══ Given entries ══

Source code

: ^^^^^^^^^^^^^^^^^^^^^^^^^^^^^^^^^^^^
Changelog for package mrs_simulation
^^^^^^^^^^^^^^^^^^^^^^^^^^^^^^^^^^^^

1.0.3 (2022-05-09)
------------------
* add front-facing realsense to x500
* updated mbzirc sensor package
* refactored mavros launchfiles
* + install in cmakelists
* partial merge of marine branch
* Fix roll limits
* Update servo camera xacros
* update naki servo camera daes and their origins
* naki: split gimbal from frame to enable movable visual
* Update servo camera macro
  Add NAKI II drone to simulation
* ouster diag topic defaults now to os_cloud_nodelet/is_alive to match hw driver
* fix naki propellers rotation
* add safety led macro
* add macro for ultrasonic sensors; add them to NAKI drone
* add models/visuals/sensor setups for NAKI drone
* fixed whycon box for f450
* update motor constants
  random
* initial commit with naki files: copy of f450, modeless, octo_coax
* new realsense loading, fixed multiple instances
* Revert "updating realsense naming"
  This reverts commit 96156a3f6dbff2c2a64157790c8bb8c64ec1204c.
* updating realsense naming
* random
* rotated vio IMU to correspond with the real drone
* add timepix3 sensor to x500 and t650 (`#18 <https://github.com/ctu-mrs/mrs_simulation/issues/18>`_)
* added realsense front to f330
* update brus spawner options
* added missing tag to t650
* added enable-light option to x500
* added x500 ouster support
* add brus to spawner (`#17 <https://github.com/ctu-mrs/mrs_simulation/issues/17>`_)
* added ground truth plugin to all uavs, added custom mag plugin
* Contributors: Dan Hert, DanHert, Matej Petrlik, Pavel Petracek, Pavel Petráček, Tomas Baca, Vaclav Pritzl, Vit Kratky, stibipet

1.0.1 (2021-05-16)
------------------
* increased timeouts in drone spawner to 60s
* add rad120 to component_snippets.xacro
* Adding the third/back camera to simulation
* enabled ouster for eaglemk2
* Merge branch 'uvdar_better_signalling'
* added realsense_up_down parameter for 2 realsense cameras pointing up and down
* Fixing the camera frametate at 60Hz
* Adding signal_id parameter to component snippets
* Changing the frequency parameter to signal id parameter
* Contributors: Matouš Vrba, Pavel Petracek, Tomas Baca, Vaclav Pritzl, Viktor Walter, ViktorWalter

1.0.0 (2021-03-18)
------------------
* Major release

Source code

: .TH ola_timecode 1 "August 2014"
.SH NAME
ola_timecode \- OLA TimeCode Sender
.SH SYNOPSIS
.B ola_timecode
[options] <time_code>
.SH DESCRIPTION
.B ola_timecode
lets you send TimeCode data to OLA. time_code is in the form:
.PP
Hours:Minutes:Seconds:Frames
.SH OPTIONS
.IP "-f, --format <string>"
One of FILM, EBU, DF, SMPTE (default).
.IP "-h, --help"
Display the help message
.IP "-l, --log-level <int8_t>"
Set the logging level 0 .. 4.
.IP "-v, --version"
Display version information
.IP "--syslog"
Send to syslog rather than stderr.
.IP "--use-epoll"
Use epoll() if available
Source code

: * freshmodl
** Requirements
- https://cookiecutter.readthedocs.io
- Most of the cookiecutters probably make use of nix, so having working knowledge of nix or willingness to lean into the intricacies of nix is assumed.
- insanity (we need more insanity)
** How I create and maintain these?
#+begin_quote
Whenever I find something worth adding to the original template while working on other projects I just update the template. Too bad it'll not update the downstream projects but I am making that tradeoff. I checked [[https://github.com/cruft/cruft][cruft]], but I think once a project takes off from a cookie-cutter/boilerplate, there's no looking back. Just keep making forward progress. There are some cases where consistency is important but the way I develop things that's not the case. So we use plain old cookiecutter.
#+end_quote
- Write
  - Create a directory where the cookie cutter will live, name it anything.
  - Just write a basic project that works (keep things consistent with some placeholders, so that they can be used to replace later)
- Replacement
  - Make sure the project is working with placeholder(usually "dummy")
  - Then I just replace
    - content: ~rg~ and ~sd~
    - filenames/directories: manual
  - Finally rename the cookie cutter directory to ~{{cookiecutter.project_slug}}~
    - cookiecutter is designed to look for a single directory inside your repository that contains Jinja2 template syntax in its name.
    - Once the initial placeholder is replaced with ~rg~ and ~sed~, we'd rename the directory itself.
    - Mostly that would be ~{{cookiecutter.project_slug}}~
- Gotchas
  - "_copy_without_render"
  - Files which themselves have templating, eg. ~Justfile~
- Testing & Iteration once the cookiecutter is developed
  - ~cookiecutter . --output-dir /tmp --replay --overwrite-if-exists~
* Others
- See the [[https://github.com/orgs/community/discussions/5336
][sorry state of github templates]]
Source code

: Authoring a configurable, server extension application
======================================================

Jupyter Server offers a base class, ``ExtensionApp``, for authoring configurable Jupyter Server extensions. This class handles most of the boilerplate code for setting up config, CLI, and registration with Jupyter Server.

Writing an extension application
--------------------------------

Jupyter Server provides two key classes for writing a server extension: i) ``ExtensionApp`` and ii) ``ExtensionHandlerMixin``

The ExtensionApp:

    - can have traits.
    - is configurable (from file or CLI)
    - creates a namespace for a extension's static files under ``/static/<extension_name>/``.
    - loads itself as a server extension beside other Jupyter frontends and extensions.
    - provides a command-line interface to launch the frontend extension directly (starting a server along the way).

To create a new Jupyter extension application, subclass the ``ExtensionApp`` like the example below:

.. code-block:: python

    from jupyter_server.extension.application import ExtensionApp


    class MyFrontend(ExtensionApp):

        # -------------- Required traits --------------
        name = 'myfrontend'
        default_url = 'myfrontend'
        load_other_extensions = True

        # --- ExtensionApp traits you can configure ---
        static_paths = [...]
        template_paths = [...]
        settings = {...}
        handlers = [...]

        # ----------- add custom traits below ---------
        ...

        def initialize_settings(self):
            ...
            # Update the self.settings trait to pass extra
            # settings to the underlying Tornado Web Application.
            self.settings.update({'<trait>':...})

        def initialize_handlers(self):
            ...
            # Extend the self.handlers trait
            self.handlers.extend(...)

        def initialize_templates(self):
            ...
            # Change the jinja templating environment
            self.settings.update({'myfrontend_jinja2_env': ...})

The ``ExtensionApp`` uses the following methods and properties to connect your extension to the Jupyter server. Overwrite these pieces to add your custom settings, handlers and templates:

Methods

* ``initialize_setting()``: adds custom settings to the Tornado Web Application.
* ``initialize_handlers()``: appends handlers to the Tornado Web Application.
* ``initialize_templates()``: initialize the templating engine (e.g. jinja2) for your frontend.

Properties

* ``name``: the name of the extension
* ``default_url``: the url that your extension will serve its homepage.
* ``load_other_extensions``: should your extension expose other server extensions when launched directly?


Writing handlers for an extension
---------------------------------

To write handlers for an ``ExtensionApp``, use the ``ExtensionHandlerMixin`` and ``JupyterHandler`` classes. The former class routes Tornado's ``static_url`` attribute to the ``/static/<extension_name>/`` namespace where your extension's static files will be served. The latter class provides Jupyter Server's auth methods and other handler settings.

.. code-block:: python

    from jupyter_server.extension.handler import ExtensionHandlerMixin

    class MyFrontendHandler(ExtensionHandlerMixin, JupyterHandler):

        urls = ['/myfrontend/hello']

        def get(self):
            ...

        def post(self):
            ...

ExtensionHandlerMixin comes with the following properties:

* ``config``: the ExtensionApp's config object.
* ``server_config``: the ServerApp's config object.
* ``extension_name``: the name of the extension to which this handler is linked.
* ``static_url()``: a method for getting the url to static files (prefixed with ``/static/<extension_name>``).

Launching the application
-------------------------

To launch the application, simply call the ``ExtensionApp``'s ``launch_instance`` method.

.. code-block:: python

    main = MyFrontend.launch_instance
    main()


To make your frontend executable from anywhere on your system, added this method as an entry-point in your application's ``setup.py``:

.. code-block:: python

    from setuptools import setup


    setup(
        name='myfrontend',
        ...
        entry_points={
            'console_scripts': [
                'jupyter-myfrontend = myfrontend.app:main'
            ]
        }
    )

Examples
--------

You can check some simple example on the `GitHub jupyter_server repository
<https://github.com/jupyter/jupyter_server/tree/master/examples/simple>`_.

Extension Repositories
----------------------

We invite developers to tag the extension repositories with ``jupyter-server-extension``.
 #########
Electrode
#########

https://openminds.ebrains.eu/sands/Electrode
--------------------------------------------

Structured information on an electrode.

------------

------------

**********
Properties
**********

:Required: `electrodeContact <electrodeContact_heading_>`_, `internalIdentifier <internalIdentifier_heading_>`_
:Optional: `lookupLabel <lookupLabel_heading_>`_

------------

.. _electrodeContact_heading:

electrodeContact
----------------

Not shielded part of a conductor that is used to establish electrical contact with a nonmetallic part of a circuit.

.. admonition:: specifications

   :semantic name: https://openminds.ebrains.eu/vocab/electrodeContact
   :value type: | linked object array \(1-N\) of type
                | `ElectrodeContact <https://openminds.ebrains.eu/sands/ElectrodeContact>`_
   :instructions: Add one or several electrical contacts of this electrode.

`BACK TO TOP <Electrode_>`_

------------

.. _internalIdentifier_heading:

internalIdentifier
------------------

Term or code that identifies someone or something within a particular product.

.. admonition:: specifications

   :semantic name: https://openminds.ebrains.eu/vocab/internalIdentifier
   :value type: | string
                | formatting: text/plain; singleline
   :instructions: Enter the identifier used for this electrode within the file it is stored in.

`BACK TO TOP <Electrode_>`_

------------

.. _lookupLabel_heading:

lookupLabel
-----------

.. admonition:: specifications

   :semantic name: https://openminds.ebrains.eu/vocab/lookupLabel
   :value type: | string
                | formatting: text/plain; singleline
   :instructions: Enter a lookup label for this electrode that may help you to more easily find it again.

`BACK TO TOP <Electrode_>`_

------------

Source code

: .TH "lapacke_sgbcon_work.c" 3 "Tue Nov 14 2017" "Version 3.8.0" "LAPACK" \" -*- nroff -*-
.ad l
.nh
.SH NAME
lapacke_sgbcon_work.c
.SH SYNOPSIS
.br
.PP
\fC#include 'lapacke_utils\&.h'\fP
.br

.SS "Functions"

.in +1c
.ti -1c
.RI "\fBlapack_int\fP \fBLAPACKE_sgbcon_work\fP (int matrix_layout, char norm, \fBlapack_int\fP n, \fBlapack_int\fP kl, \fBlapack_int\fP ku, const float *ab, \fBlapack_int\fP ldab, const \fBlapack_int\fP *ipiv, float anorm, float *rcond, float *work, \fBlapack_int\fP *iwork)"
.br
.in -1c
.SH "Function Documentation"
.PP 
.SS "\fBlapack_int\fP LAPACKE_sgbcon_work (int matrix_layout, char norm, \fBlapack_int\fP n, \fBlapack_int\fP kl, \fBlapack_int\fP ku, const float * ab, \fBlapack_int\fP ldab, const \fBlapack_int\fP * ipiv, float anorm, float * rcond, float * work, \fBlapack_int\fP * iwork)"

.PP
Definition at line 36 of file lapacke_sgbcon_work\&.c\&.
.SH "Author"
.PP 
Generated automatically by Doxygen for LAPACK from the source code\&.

═══

> [What you have to do]
Taking every line of the records above into account, tally those that contain "simple" and give only the total.

> [Exercise answer]
2